• [Work to be completed] Your answer must be exactly the lines from the one containing "wall art: present" through the end of the material, both ends included, without pictures.

• [Available data]
────────────────

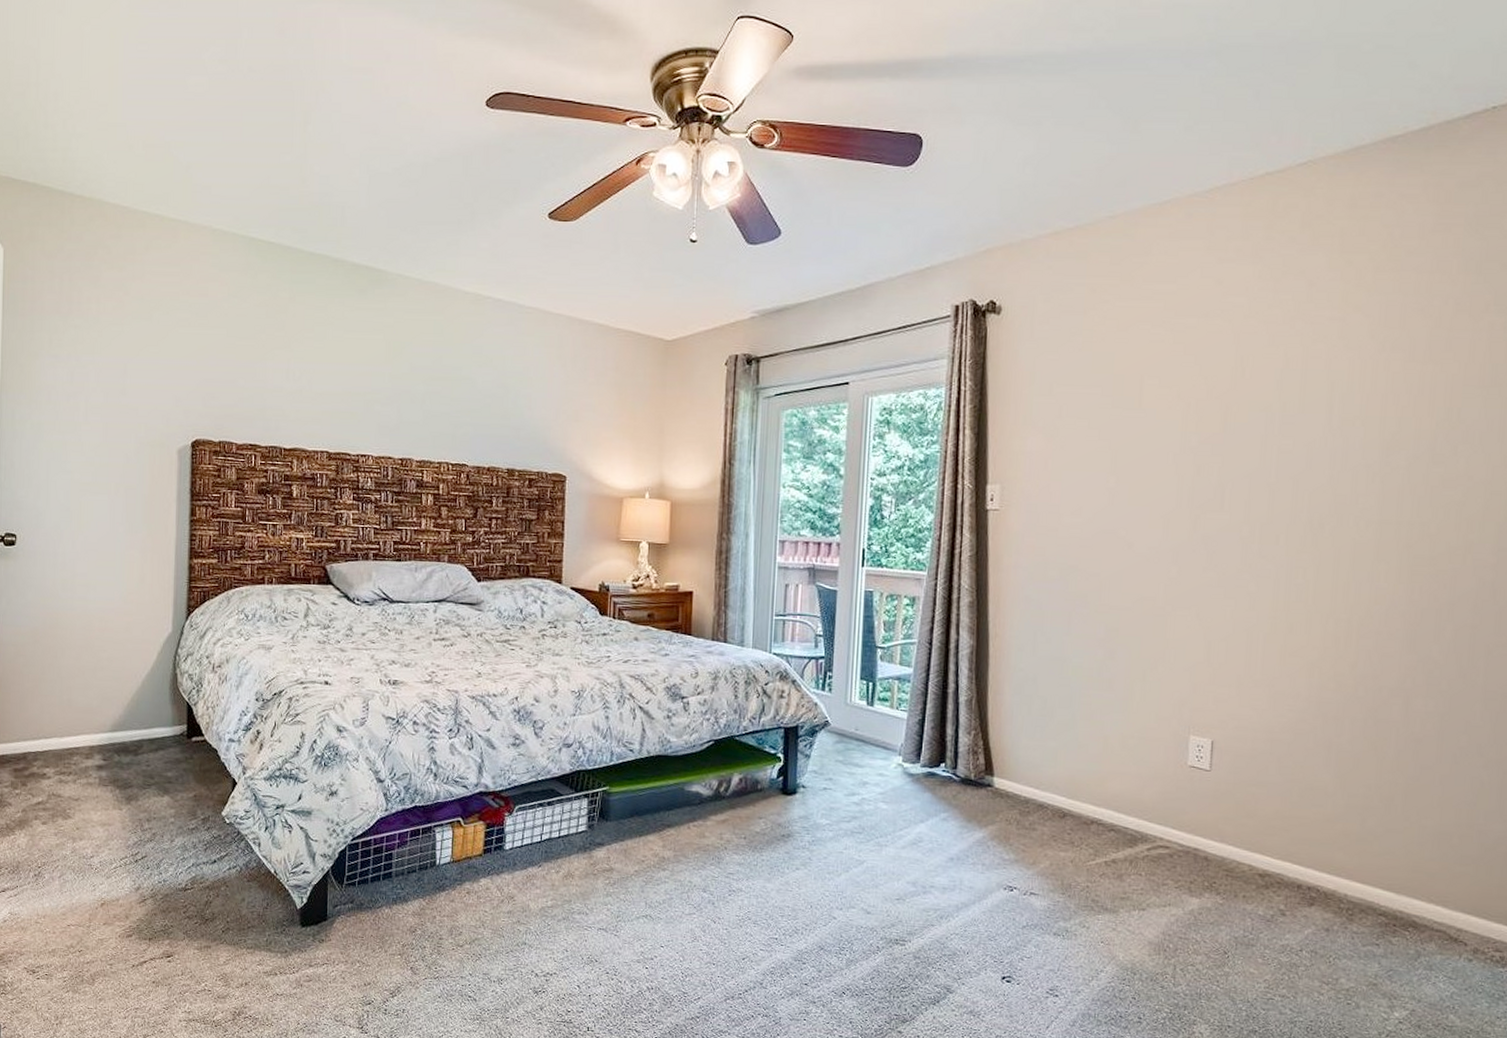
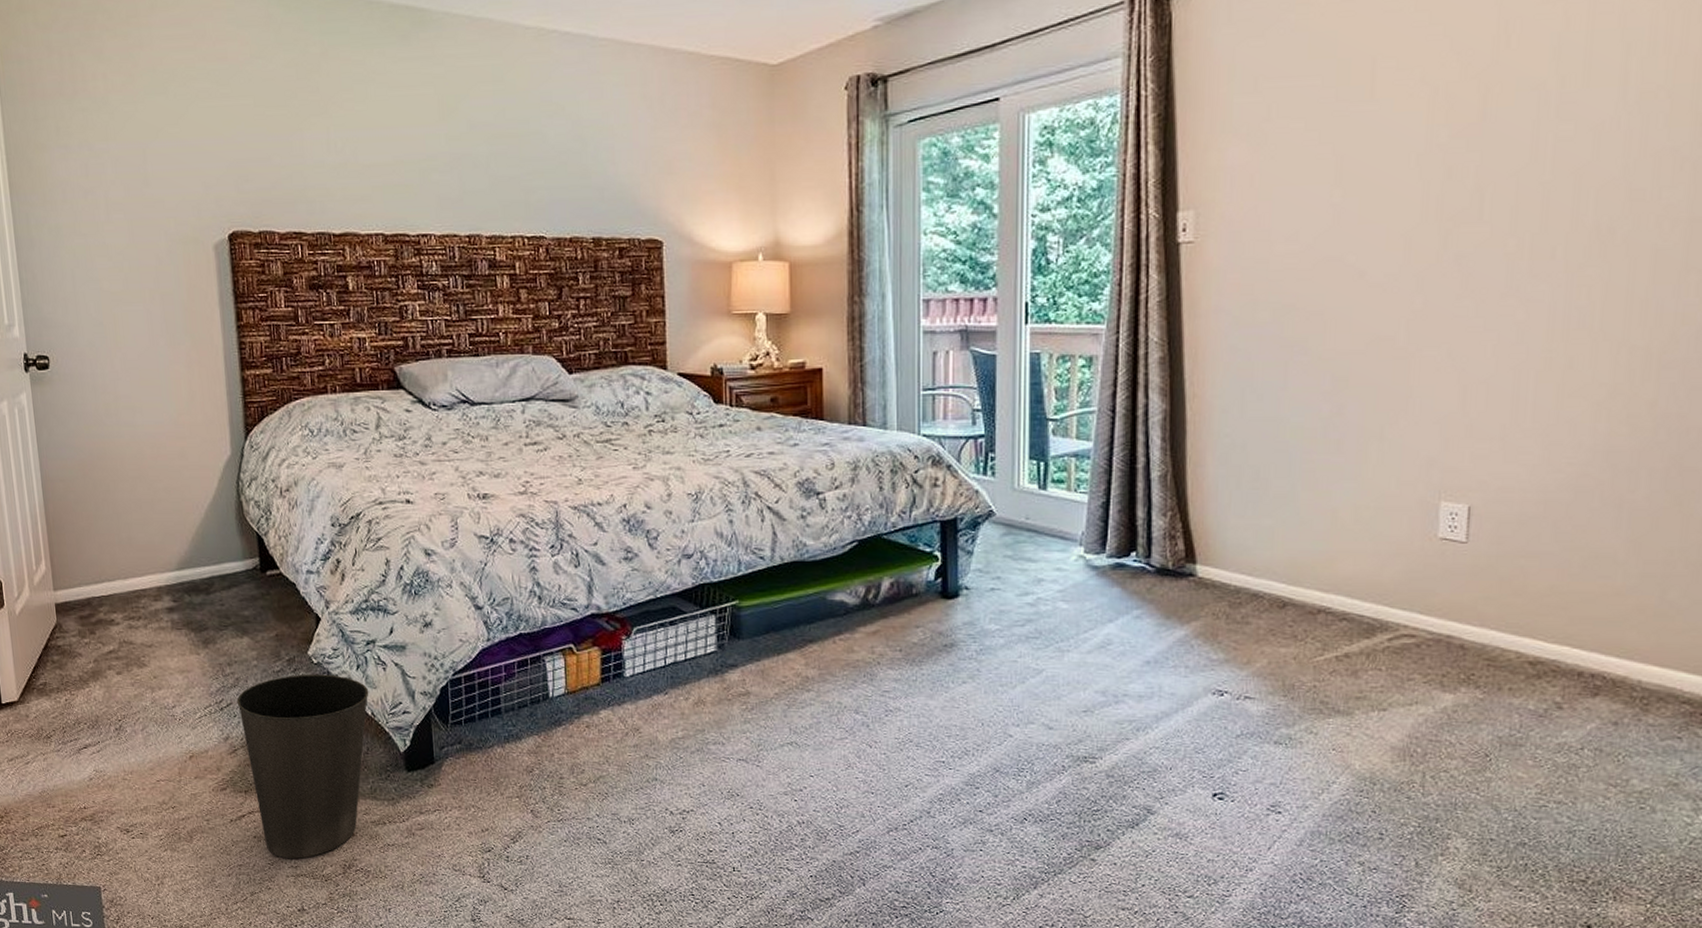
waste basket: none [151,832,274,1005] -> present [236,674,369,859]

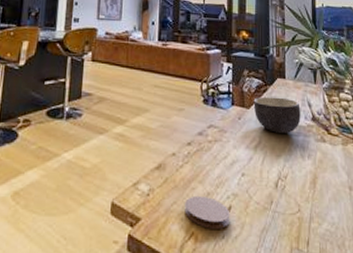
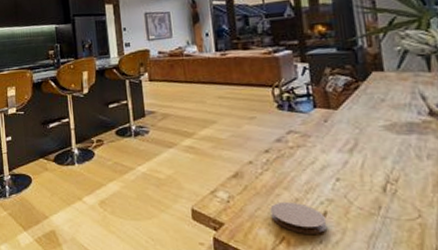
bowl: present [253,96,301,133] -> none [342,93,412,133]

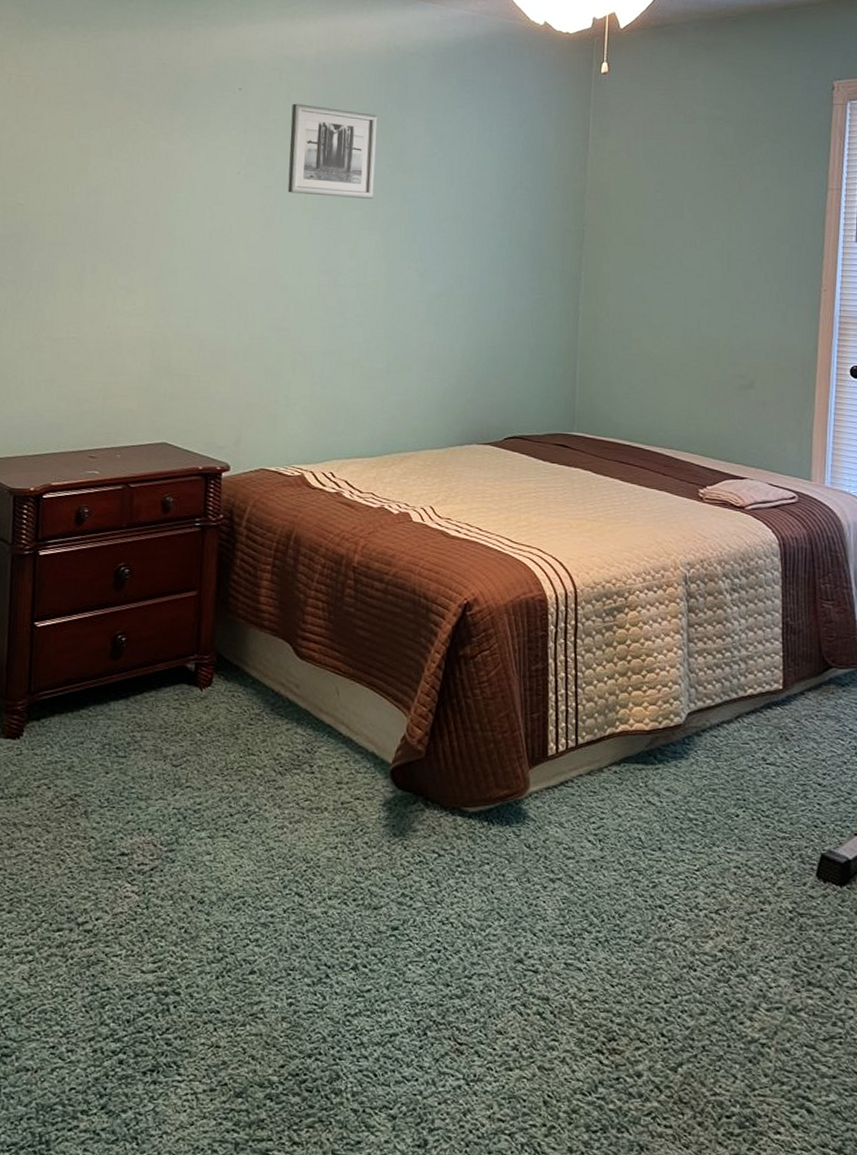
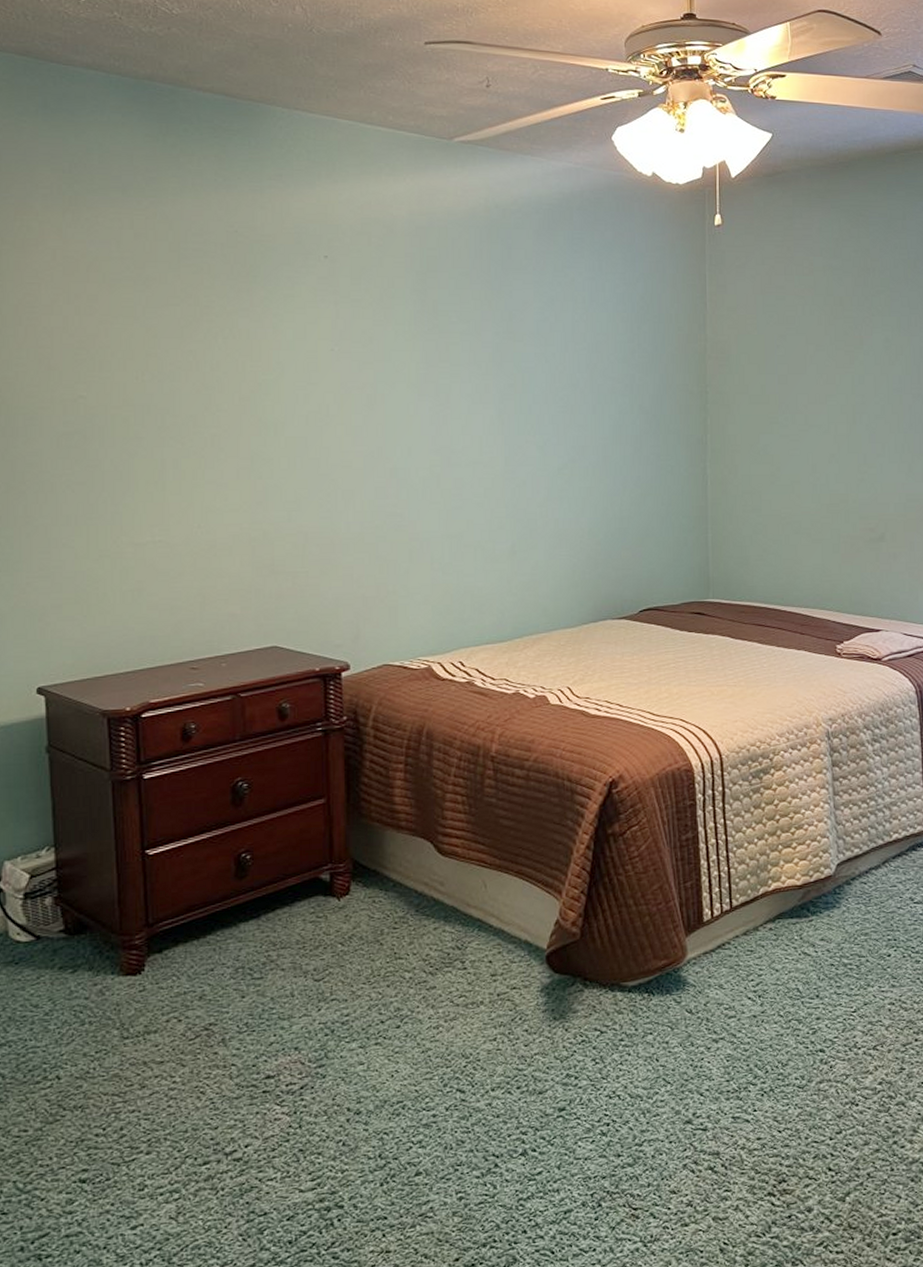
wall art: present [287,103,378,199] -> none [386,270,483,370]

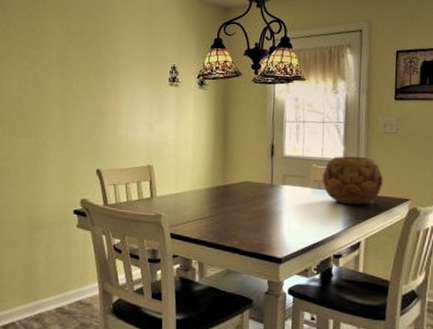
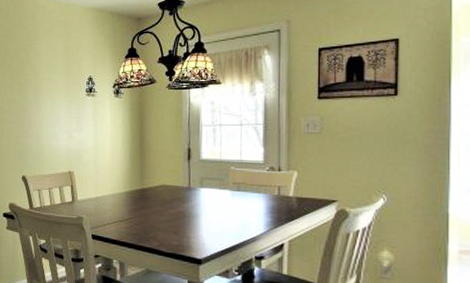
decorative bowl: present [322,156,383,205] -> none [241,158,307,207]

────────────────

• [Solution to the exercise]
wall art: present [287,103,378,199] -> none [386,270,483,370]

decorative bowl: present [322,156,383,205] -> none [241,158,307,207]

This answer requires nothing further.